Toplumsal yapı; demokratik kitle örgütleri, Pir Sultan dernekleri, Alevi kuruluşları çok ısrar etmelerine rağmen Madımak Oteli’ni bir utanç müzesine dönüştüremediler. Buna hep karşı çıkıldı. Biz Madımak Oteli’nin bir utanç müzesine dönüştürülmesinden yanayız, bunu istiyoruz. 2 Temmuz 1993’de bu çağdışı olay, burada yaşandı. Bir daha böyle bir olayın yaşanmaması için buranın gösterilmesi, tanıtılması, basında, medyada buna yer verilmesi lazım. Düşünün, Sivas felaketinden sonra 1993 yılında doğan bir çocuk bugün 31 yaşında ve Sivas’ta yaşananları bilmiyor, bunu ancak ailesinden öğrenebilir.
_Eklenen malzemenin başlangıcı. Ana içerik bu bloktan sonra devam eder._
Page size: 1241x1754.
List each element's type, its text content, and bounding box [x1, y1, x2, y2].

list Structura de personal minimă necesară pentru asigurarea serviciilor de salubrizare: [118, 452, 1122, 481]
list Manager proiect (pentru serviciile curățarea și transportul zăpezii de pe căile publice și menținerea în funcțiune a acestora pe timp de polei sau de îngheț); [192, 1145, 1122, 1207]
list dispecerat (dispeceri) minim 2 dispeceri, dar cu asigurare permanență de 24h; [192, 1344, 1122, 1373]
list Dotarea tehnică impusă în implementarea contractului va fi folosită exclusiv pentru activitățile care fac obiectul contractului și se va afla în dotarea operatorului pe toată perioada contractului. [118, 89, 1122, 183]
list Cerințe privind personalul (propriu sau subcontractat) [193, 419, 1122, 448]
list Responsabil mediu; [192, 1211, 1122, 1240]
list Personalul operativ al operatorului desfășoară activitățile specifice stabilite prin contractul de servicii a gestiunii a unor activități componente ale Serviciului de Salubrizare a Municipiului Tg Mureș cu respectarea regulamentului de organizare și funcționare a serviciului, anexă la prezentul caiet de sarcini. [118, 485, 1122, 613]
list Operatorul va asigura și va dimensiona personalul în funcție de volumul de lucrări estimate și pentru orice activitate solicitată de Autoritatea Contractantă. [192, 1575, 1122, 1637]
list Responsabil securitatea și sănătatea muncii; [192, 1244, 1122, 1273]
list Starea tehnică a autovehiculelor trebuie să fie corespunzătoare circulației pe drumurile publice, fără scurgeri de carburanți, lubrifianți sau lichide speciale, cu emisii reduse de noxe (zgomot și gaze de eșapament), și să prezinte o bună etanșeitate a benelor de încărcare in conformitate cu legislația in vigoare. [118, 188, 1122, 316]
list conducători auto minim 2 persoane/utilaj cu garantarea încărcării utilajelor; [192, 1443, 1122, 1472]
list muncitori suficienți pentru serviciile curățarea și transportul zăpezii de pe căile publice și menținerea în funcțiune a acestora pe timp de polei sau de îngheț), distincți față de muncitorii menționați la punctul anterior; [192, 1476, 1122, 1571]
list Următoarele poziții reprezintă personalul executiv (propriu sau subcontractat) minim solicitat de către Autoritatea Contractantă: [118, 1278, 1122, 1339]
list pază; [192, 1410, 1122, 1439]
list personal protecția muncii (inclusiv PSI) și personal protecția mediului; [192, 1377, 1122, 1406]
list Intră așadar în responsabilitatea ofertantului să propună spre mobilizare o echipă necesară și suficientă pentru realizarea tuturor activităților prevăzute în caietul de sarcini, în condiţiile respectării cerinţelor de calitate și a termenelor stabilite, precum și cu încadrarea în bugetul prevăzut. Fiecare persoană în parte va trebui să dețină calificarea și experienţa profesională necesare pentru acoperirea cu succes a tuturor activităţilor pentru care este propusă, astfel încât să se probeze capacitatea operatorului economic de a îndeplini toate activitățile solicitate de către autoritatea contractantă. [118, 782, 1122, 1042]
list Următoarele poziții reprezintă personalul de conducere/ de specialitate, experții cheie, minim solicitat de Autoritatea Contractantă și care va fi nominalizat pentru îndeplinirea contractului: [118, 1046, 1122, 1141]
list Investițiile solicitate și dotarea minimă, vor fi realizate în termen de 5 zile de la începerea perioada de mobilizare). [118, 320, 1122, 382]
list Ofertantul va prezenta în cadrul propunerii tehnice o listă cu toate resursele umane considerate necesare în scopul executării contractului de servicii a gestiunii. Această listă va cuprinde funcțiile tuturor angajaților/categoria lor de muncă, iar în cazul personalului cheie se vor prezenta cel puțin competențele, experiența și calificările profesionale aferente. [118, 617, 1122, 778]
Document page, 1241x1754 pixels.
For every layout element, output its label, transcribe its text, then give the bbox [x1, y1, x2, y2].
Biz bu olayı unutturmamaya çalışıyoruz. Ben şimdi davet edildiğim her yere; gidebildiğim, yetişebildiğim kadar gitmeye gayret ediyorum. Pir Sultan derneklerinden çağırıyorlar; yaşadığımız olayın, vahşetin boyutlarını anlatmaya çalışıyorum ki unutulmasın. Yarın biz de öleceğiz, bu gelecek nesillere aktarılsın ki bir daha böyle bir vahşet yaşanmasın.
-Sivas faciasından sağ kurtulan bir şair olarak, kurumsal ya da bireysel olarak hiçbir yerden bir yardım ya da destek gördünüz mü?
-Hayır, hiçbir yerden ne psikolojik bir destek ne de başka bir destek görmedim.
-Sayın Ünal, benim sormadığım sizin söylemek istediğiniz bir sözünüz var mı?
- Benim söylemek istediğim tek şey şu: Bu ülkede insanların özgürce düşünce üretebilmesi, düşündüklerini yazabilmesi, konuşabilmesi, şiir okuyabilmesi, sanatın, edebiyatın gelişmesi. Çünkü sanat ve edebiyat, insanın vicdanıdır, içidir. Gelecek nesiller, bunları okuyarak, bizden öncekiler ne yazmışlar, ne yaşamışlar, ne yapmışlar diyerek bir üst aşamaya geçebilirler. Ama bunlar aktarılmazsa, bizden sonraki nesiller aynı kısır döngüyü yaşayıp gitmeye devam ederler. Bunların konuşulup anlatılması, aynı hatalara tekrar tekrar düşülmemesi, aynı şeylerin tekrar tekrar tezahür etmemesi, dileğimiz bu.